Bu yazı: “Kızıl Meydan’dan Kıbleye Hidayet Hikayesi” başlıklı yazımızın 6. Bölümüdür. Yazının diğer bölümlerine ulaşmak için tıklayınız…

ARADAN bir müddet geçtikten sonra Dr. Ali İhsan ve arkadaşı söz verdikleri gibi bu Müslüman Rus grubun davetine icabet ettiler. Kısa sohbetin ardından yeni Müslüman Rus’ların soru bombardımanı başladı. Cevaplar ise hep Risale-i Nur’dan oluyordu. Öylesine cevapların cazibesine kapıldılar ki, kendilerini bırakmak istemediler. Dr. Ali İhsan, Risale-i Nur’dan böylesine etkilenen bu insanların, kitap istemeyişlerine şaşırıyordu. Ellerindeki kitabı merak etti:

– Yahu şu sözünü ettiğiniz kitabınızı görebilir miyim, diyerek istedi.

Nikolay birden ayağa kalktı ve kütüphanenin en üst rafında sargılar içinde sakladıkları kitabı indirdi. İtina ile sargılarını açtı ve Ali İhsan’a uzattı. Bu arada hepsinin gözleri Ali İhsan’daydı. Acaba kitaplarını beğenecek miydi? Bu bilge kişinin de kendileri gibi bu kitabı takdir etmesini arzuladılar. Ali İhsan, paylaşmak istemedikleri kitabın, Risale-i Nur’dan Yirmi Üçüncü Söz olduğunu görünce, gayr-i ihtiyari gülmeye başladı. Ruslar:

– Ya siz sadece ismini ve kapağını görünce gülüyorsunuz. Bir de içindekileri okusanız, ne yapardınız, dediler.

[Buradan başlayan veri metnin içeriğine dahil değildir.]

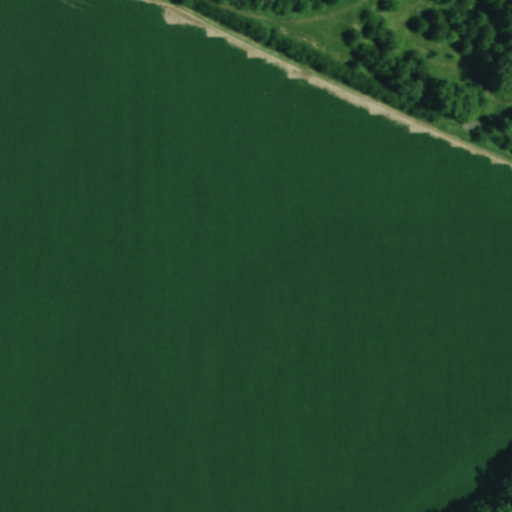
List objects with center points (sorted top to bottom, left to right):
crop: (237, 282)
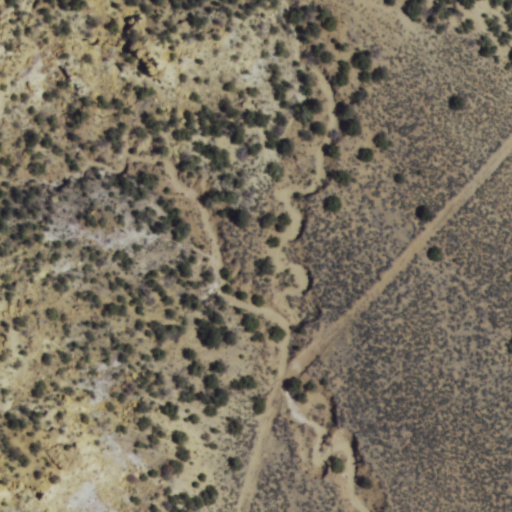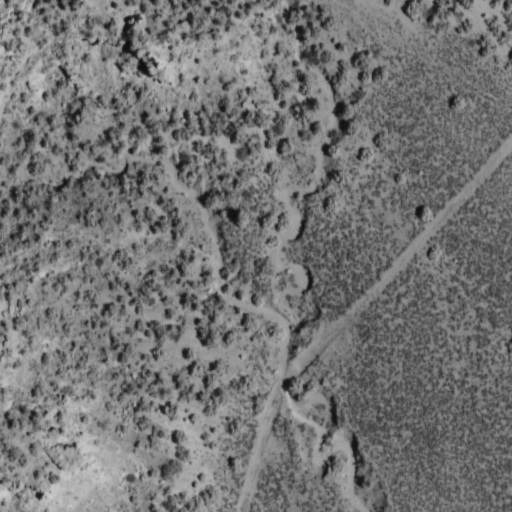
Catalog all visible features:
road: (451, 43)
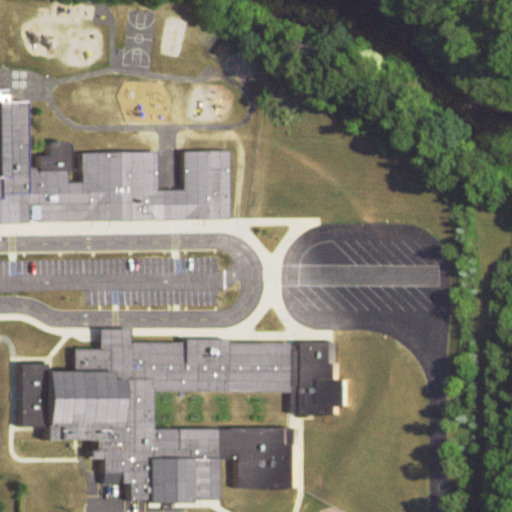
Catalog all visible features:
river: (421, 52)
building: (102, 183)
building: (103, 184)
road: (86, 274)
building: (172, 410)
building: (172, 410)
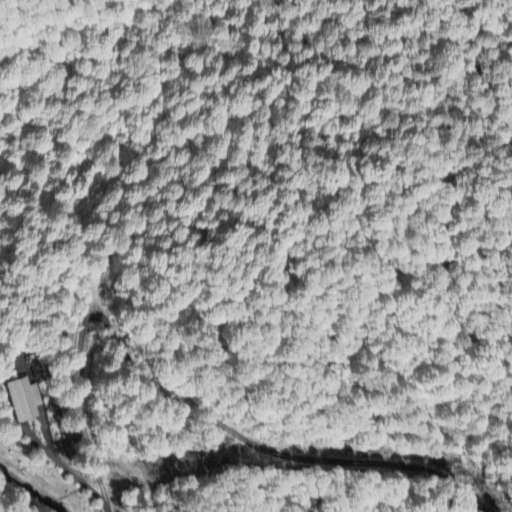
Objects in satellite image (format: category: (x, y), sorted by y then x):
road: (143, 382)
building: (22, 399)
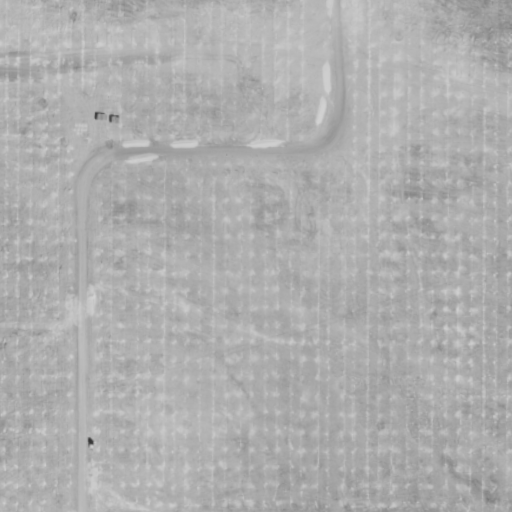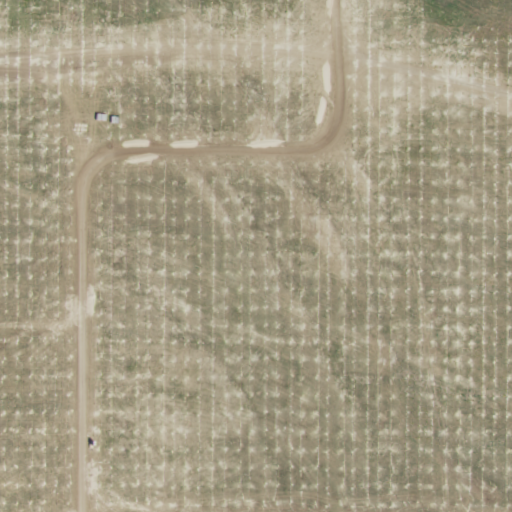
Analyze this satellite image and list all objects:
road: (258, 47)
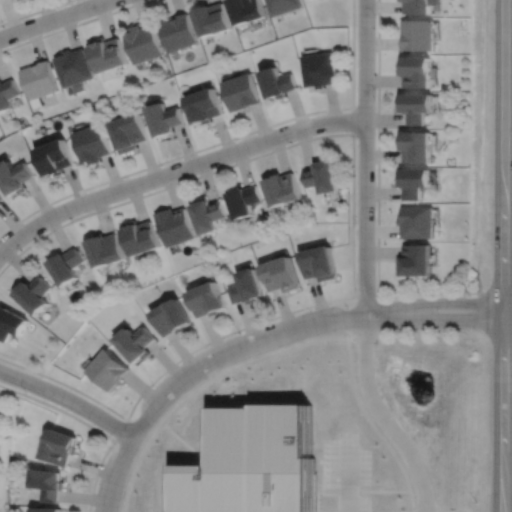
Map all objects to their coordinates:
building: (282, 5)
building: (281, 6)
building: (417, 6)
building: (419, 6)
building: (247, 9)
building: (245, 10)
road: (33, 11)
building: (213, 17)
road: (53, 18)
building: (211, 19)
building: (178, 31)
building: (177, 32)
building: (418, 33)
building: (418, 35)
building: (142, 42)
building: (142, 43)
building: (107, 52)
building: (107, 54)
building: (73, 66)
building: (74, 66)
road: (352, 67)
building: (318, 68)
building: (319, 69)
building: (415, 70)
building: (416, 71)
building: (39, 79)
building: (39, 79)
building: (278, 81)
building: (278, 83)
building: (241, 91)
building: (243, 91)
building: (7, 93)
building: (7, 93)
building: (205, 104)
building: (204, 105)
building: (415, 105)
building: (415, 106)
building: (166, 117)
building: (165, 119)
road: (352, 120)
building: (130, 131)
building: (129, 132)
building: (93, 142)
building: (92, 143)
building: (416, 145)
building: (416, 146)
road: (268, 151)
building: (56, 156)
building: (54, 157)
road: (364, 158)
road: (503, 161)
road: (175, 170)
building: (15, 175)
building: (321, 175)
building: (15, 176)
building: (322, 176)
building: (413, 180)
building: (413, 181)
building: (281, 188)
building: (282, 188)
road: (377, 196)
building: (1, 198)
building: (0, 199)
building: (243, 200)
building: (243, 200)
building: (208, 214)
building: (207, 215)
building: (416, 220)
building: (416, 222)
building: (174, 225)
building: (174, 226)
building: (140, 236)
building: (139, 237)
building: (104, 249)
building: (105, 249)
building: (415, 260)
building: (415, 260)
building: (318, 262)
building: (319, 263)
building: (65, 265)
building: (65, 265)
building: (280, 274)
building: (281, 274)
building: (246, 286)
building: (247, 287)
building: (33, 294)
building: (34, 294)
road: (366, 294)
street lamp: (468, 294)
building: (207, 299)
building: (209, 299)
road: (438, 300)
building: (173, 317)
building: (172, 318)
road: (439, 318)
building: (10, 323)
building: (11, 323)
building: (136, 343)
building: (137, 343)
road: (235, 351)
building: (108, 369)
building: (109, 369)
road: (208, 379)
road: (68, 399)
road: (507, 409)
road: (382, 417)
road: (499, 417)
road: (92, 427)
road: (119, 429)
road: (370, 429)
building: (59, 446)
building: (60, 448)
building: (256, 464)
road: (115, 473)
parking lot: (350, 475)
road: (349, 477)
building: (48, 483)
building: (49, 484)
road: (379, 494)
building: (49, 508)
building: (47, 509)
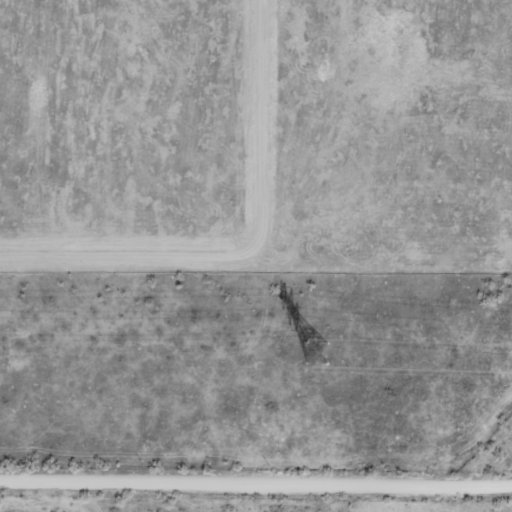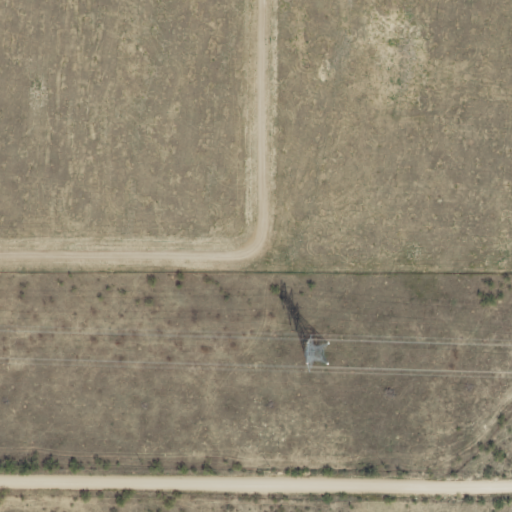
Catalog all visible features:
power tower: (313, 351)
road: (256, 475)
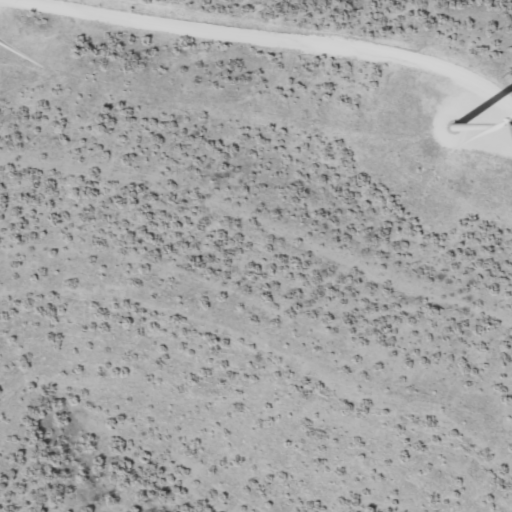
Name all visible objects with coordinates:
wind turbine: (453, 128)
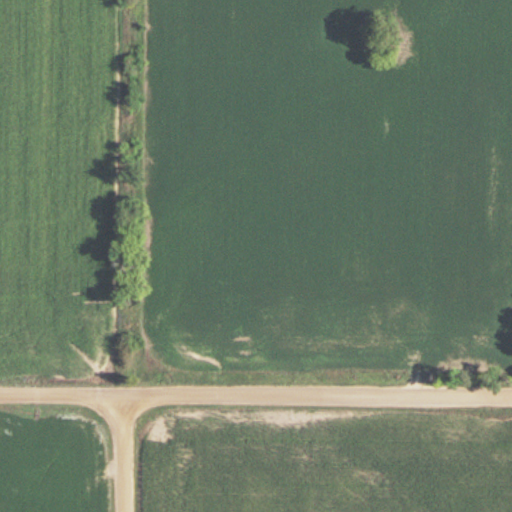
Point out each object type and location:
road: (256, 393)
road: (123, 452)
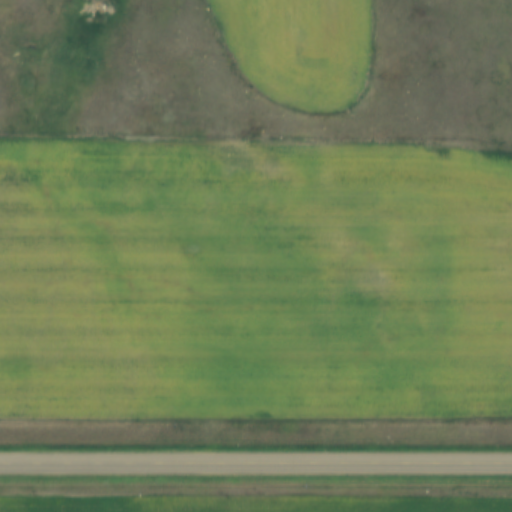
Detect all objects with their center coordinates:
road: (256, 466)
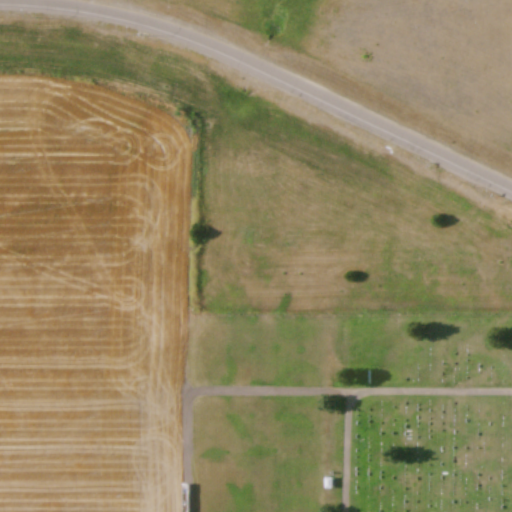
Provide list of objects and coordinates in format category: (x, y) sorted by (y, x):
road: (263, 67)
park: (425, 416)
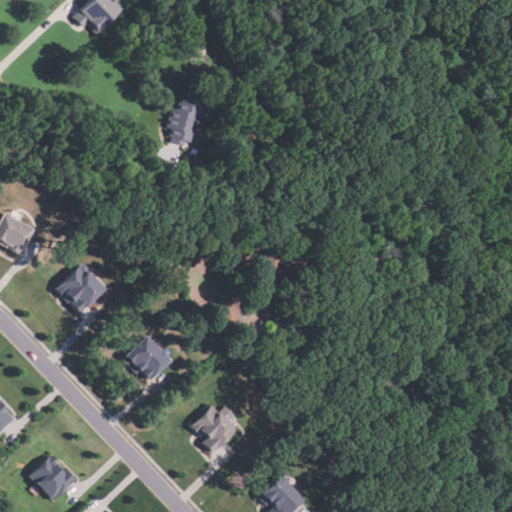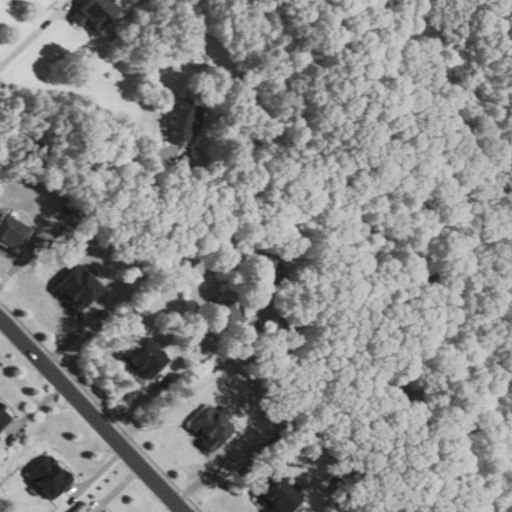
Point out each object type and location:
building: (91, 13)
building: (93, 13)
road: (34, 33)
building: (183, 120)
building: (180, 121)
road: (61, 134)
building: (11, 231)
building: (11, 232)
road: (401, 275)
building: (269, 277)
building: (76, 287)
building: (76, 287)
road: (404, 323)
building: (142, 357)
building: (142, 357)
building: (383, 389)
building: (3, 416)
building: (3, 416)
road: (91, 416)
building: (210, 425)
building: (210, 426)
building: (47, 476)
building: (48, 476)
building: (275, 494)
building: (276, 495)
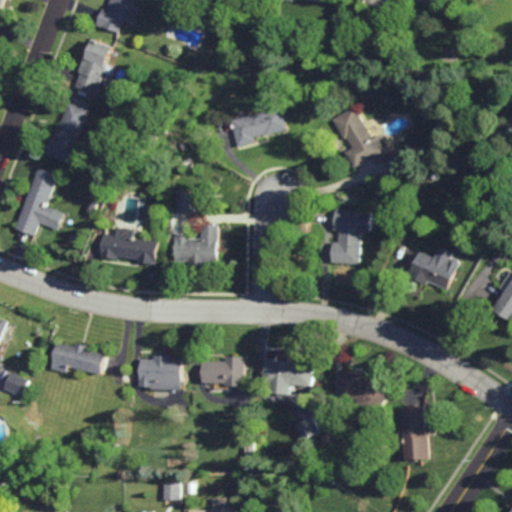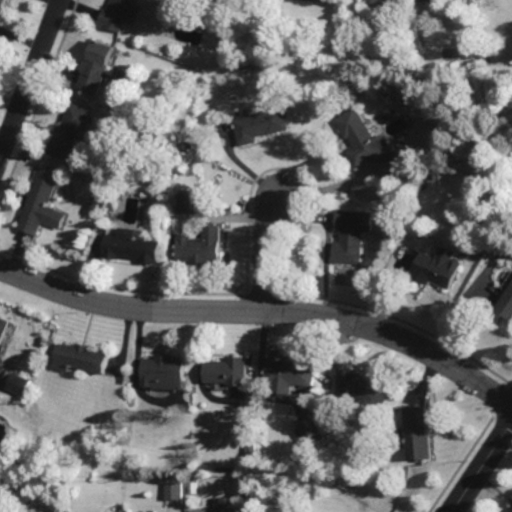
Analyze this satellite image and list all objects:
building: (321, 0)
building: (324, 0)
building: (425, 0)
building: (382, 1)
building: (1, 2)
building: (380, 2)
building: (2, 3)
building: (115, 14)
building: (116, 15)
building: (484, 56)
building: (95, 65)
building: (97, 66)
road: (29, 76)
building: (131, 109)
building: (260, 125)
building: (261, 125)
building: (72, 132)
building: (70, 135)
building: (482, 135)
building: (360, 137)
building: (362, 138)
building: (185, 146)
building: (480, 153)
building: (155, 169)
road: (335, 185)
building: (40, 202)
building: (187, 202)
building: (188, 202)
building: (43, 204)
building: (351, 235)
building: (353, 235)
building: (131, 246)
building: (132, 247)
building: (201, 247)
building: (201, 247)
road: (265, 254)
building: (438, 268)
building: (439, 268)
building: (507, 302)
building: (506, 305)
road: (263, 312)
building: (3, 327)
building: (3, 327)
building: (81, 358)
building: (81, 358)
building: (229, 371)
building: (229, 371)
building: (165, 373)
building: (165, 373)
building: (290, 374)
building: (292, 374)
building: (20, 384)
building: (368, 390)
building: (367, 392)
building: (310, 428)
building: (311, 428)
building: (419, 433)
building: (417, 435)
building: (1, 458)
road: (482, 467)
building: (193, 487)
building: (174, 491)
building: (175, 491)
building: (219, 506)
building: (215, 510)
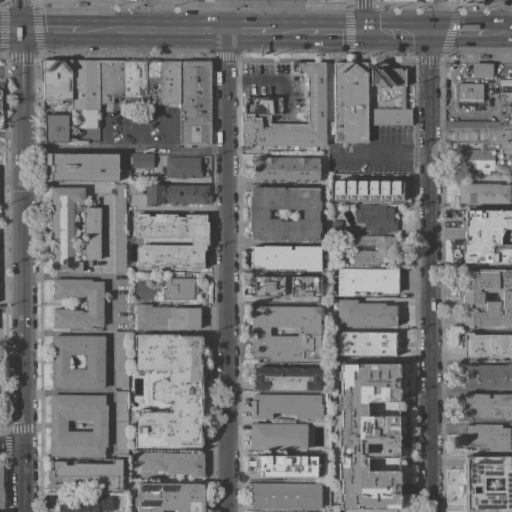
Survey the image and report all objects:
building: (97, 0)
building: (134, 0)
building: (328, 0)
building: (398, 0)
building: (468, 0)
building: (203, 4)
road: (20, 14)
road: (55, 15)
road: (147, 15)
road: (361, 16)
road: (440, 16)
road: (510, 16)
road: (10, 30)
traffic signals: (20, 30)
road: (49, 30)
road: (151, 31)
traffic signals: (225, 32)
road: (248, 32)
road: (288, 32)
road: (333, 32)
road: (394, 32)
traffic signals: (427, 32)
road: (434, 32)
road: (463, 32)
road: (498, 33)
road: (511, 33)
building: (479, 70)
building: (481, 71)
road: (10, 72)
building: (385, 77)
building: (56, 81)
road: (272, 81)
building: (139, 82)
building: (84, 85)
building: (131, 89)
road: (225, 92)
building: (467, 92)
building: (469, 92)
building: (388, 99)
building: (349, 100)
building: (1, 101)
building: (194, 102)
building: (348, 102)
building: (292, 117)
building: (293, 117)
building: (389, 117)
building: (484, 126)
building: (486, 127)
building: (54, 128)
building: (56, 128)
road: (123, 151)
road: (382, 157)
building: (477, 157)
building: (485, 157)
building: (139, 160)
building: (139, 161)
building: (79, 167)
building: (81, 167)
building: (180, 167)
building: (181, 167)
building: (283, 169)
building: (284, 169)
road: (469, 177)
building: (375, 187)
building: (133, 188)
building: (366, 190)
building: (482, 193)
building: (483, 193)
building: (175, 194)
building: (175, 195)
building: (336, 197)
building: (282, 213)
building: (283, 214)
building: (374, 218)
building: (375, 218)
building: (62, 227)
building: (61, 228)
building: (117, 228)
building: (118, 228)
building: (338, 228)
building: (90, 233)
building: (90, 233)
building: (486, 236)
building: (486, 236)
building: (169, 241)
building: (170, 241)
building: (370, 249)
building: (370, 249)
building: (283, 257)
building: (284, 257)
road: (22, 270)
road: (428, 271)
road: (86, 277)
building: (363, 281)
building: (365, 281)
building: (265, 286)
building: (267, 286)
building: (303, 286)
building: (304, 286)
building: (178, 288)
building: (178, 289)
building: (141, 291)
building: (142, 291)
building: (485, 298)
building: (486, 298)
building: (77, 303)
building: (77, 304)
building: (364, 314)
building: (364, 314)
building: (165, 318)
building: (166, 318)
road: (226, 332)
building: (283, 332)
building: (285, 332)
building: (363, 343)
building: (365, 343)
building: (486, 344)
building: (485, 345)
road: (108, 350)
road: (11, 358)
building: (118, 359)
building: (120, 360)
building: (75, 361)
building: (76, 362)
building: (485, 376)
building: (487, 376)
building: (284, 378)
building: (285, 378)
building: (168, 390)
road: (66, 391)
building: (170, 391)
building: (284, 405)
building: (286, 405)
building: (487, 405)
building: (485, 406)
building: (382, 408)
building: (119, 421)
building: (121, 422)
building: (75, 425)
building: (77, 425)
building: (276, 436)
building: (277, 436)
building: (365, 436)
building: (367, 436)
building: (484, 437)
building: (485, 437)
road: (12, 450)
building: (168, 463)
building: (171, 463)
building: (280, 466)
building: (285, 467)
building: (85, 473)
building: (84, 474)
building: (486, 483)
building: (486, 484)
building: (1, 488)
building: (0, 489)
building: (283, 496)
building: (284, 496)
building: (167, 497)
building: (169, 497)
building: (84, 503)
building: (83, 504)
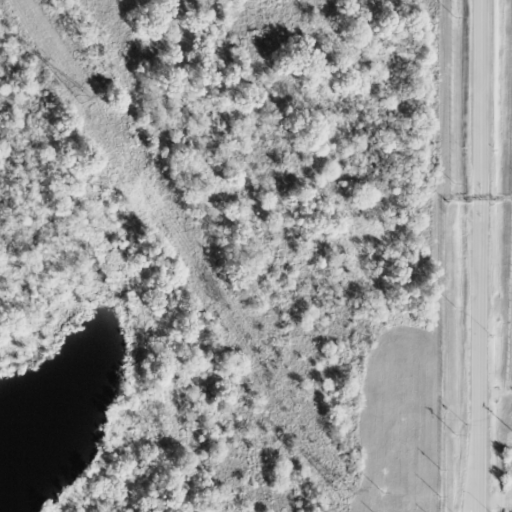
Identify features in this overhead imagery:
power tower: (78, 95)
road: (479, 99)
road: (495, 309)
road: (479, 355)
parking lot: (506, 479)
power tower: (339, 490)
road: (495, 500)
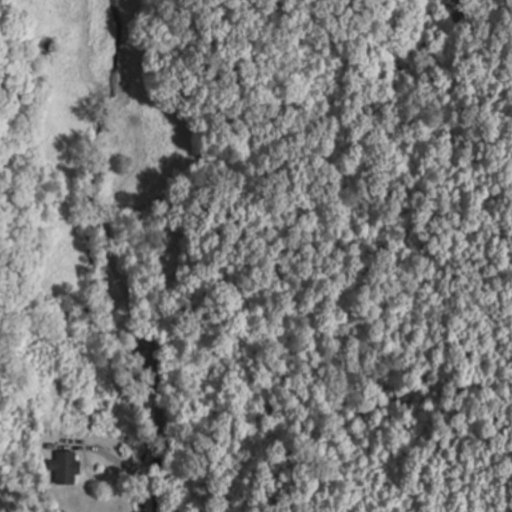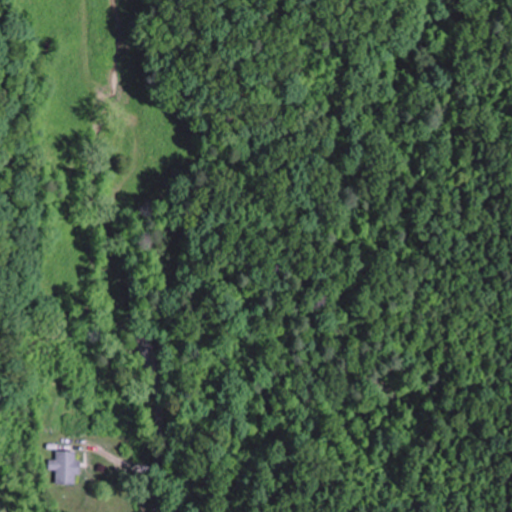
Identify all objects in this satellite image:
road: (153, 458)
building: (64, 466)
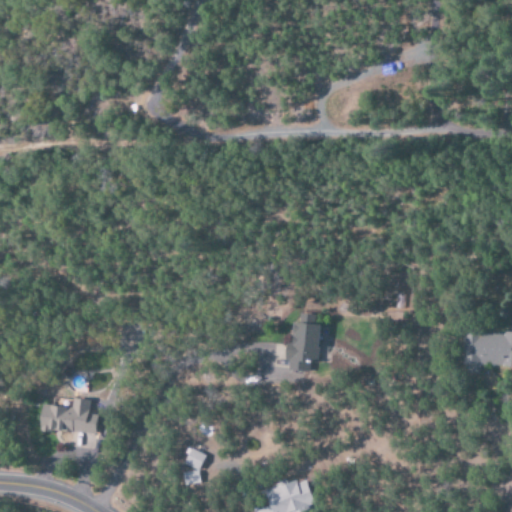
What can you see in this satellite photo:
road: (477, 132)
building: (300, 347)
building: (485, 350)
building: (66, 418)
building: (192, 459)
building: (190, 478)
road: (48, 490)
building: (288, 498)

Ali İhsan bu defa daha da yüksek sesle güldü. Ve çantasında bulunan Rusça’ya tercüme edilmiş Risaleleri bir bir çıkarmaya başladı. Her birini eline aldıkça:

– Bu ne?
– Tabiat Risalesi…
– Avtor, (yazarı) Bediüzzaman Said Nursî, deyip kenara koydu. Sonra ötekini eline aldı.
– Peki, bu ne?
– Ayetü’l-Kübra
– Avtor, (yazarı) Bediüzzaman Said Nursî. Onu da kenara koydu.
– Bu ne?
– Küçük Sözler…
– Avtor, (yazarı)?
– Bediüzzaman Said Nursî. Sonra kendi kitaplarını eline aldı.
– Bu ne?
– Yirmi Üçüncü Söz
– Peki, Avtor, (yazarı)?
– Bediüzzaman Said Nursî!

Ruslar, almak istemedikleri kitabın da kendilerininkinden olduğunu öğrenince sevinçten uçacak gibi oldular. Meğer bu kitaplar, kendi kitaplarına rakip değil, kardeşmiş.

– Vay demek onlar da bizim kitabımızdan, deyip sevinçle birbirlerine sarıldılar. Hele bunların bir külliyatın parçaları olduğunu öğrenmek, onları eşsiz bir hazineye sahip olmuşçasına sevindirdi.

Yeni Bir Ufuk

Bu tanışma, onlara yepyeni bir ufuk açtı. Kitapların bulunduğu şehirdeki dershanenin adresini aldılar. En kısa zamanda oraya gidebilmenin hayalini kurmaya başladılar.

Ali İhsan ve arkadaşını yolcu eden Müslüman Ruslar, onların bıraktığı kitaplara adeta hücum ettiler. Her biri kitaplardan birini alıp okumaya koyuldu. Okuyan, elindekini diğeri ile değiştirdi. Böylece kitapları kısa zamanda devrettiler. Bu kitaplarda kafalarının içindeki sorulara cevaplar, komünizmin ruhlarına açtığı yaralara devalar buldular.

Ayrıca bu kitaplarda kalplerini okşayan, sebebini bilmedikleri bir sıcaklık vardı. Tekrar tekrar okuyorlar, her okuyuşlarında bu kitapların kendileri için yazıldığı hissine kapılıyorlardı.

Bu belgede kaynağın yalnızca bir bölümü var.